Sizce toplum olarak hayal kurmuyor muyuz yoksa kurduğumuz hayallerden bahsetmeye mi utanıyoruz?
Önce ayıplanıyor ve saygı duyulmadığımız için bu melekeden vazgeçiriliyoruz. Saygı görmeyeceğimizi düşünüyoruz. Hayal kurma melekesini istemek, tutku duymak, sahip olmak gibi kavramlar ile karıştırıyoruz. Hayali hak etmeye çalışmıyor korkularımıza teslim oluyoruz. Hayali hak etmek lazım. Ayrıca hayallerinden uzak bir toplumu, kitleyi, sınıfı yönetmek çok kolay. Bu da özellikle kurumsallıktan uzak birçok şirketimizin işine geliyor. Bir sorun Allah aşkına, hangi kurumun içinde çalışanlar kurumun değerleri ile değil kendi değerleri ile var olabiliyorlar? Neden kurumun değerlerine biyad etmek zorunda insanlar. Kendi öz değerleri ile daha fazla üretmezler mi? Biz hayal etmekten vazgeçiriliyoruz.

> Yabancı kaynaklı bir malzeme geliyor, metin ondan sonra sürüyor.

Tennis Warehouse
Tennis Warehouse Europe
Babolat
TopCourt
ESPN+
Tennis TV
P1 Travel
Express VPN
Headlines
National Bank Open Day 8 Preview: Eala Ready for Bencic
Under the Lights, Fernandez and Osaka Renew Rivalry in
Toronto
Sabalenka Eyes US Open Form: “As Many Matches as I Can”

Hayallerin gerçekleştirilmesinde yaş faktörü için ne dersiniz? Sizce de en büyük düşman ertelemek mi?
Yaş aldıkça zaten bu meleke yozlaşıyor. Hayat sebebinden uzaklaşılıyor. En büyük düşman korku. Millet ne der? Neleri kaybederim? Rahatlık çemberim bozulur? Sonuç, insan=koyun. O zaman güdülürüz.

Dreamstalk’dan bahsedebilir miyiz?

Dreamstalk soyut bir iş yapmasına rağmen çok somut çıktıları olan bir platform.

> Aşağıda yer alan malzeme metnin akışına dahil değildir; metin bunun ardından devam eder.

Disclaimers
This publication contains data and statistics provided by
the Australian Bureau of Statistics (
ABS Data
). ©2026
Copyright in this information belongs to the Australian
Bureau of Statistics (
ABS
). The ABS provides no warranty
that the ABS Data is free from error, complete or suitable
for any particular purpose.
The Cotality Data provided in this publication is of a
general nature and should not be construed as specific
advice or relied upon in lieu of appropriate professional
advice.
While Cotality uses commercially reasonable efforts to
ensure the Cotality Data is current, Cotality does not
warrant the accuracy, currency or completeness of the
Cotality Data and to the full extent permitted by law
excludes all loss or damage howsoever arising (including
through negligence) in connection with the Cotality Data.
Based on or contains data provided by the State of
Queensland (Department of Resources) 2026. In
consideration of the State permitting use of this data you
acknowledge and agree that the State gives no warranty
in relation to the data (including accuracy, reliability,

3 yıl içerisinde Türkiye’de 50 üniversitede hayal seminerleri yapmışız.
5 milyon gence ulaşmışız.
30 bin hayal dinlemişiz.
35 bin kişi ile etkileşim içerisine girmişiz.
18 tane üniversitede kulüp kurulmasına vesile olmuşuz.
3000 tane gönüllümüz var.
500 tane hayal gerçekleştirmişiz.
150 tane gencimize hayal etmeleri ve hayallerini projelendirmeleri için hayal koçluğu aldırmışız.
Kurumlarda çalışanların hayallerini dinleyip kurum değerleri ve vizyonları ile ne denli örtüşen yapıda olduklarının analizlerini yapmışız.
İçinde yetenek ve projelerin barındığı muazzam bir data bank oluşturmuşuz
Hayal akademisi adı altında Harran Üniversitesi’nde seçmeli bir akademi açmışız.
Hayal etmenin algoritmasını içeren Eylül  2016’da yayınlanacak bir kişisel gelişim kitabı yazmışız.
Ayrıca bu sonbahar;
burningman’e benzer bir hayal festivali yapıyor olacağız kulüpler ile birlikte.
Üniversitelerde çekilecek ve hayal sahipleri ile hayali gerçekleştirecekleri buluşturan bir TV programı yayına girecek.
Liselerde konu vererek Ar-Ge çalışması yapacağımız hayal haftaları yapıyor olacağız.Tüm bunları tek tük sponsor, aldığımız krediler ve kendi birikimlerimizi koyarak yapan bir ekibiz. Ezgi Utan, Kevin Sezer, Günsu Sarı benim Koç Üniversitesi’nden öğrencilerimdi. Şimdi birlikte çalışıyoruz. Koç Üniversitesi dahil yaptığımız işe el veren akademik bir kurum yok. Ne de bize inanıp gelin biz size destek olalım diyerek  bizimle hayal kuracak bir kurum. Ancak bakınız Einstein, Jobs, Curie hepsi zaten 9 köyden kovulmuş hayalleri uğrunda giderken. Bizler bu konuyu sadece Türkiye’de değil Dünyada aynı TED, WEF gibi yapmaya ve yaygınlaştırmaya kararlıyız. Bize sorduklarında ne iş yapıyorsun diye bizler hayal peşinde koşuyoruz… Ancak bu hayallerini dinlediğimiz ve gerçekleştirdiğimiz çocukların hayatlarına gelip bir baksınlar. Esas somut ve zenginlik orada.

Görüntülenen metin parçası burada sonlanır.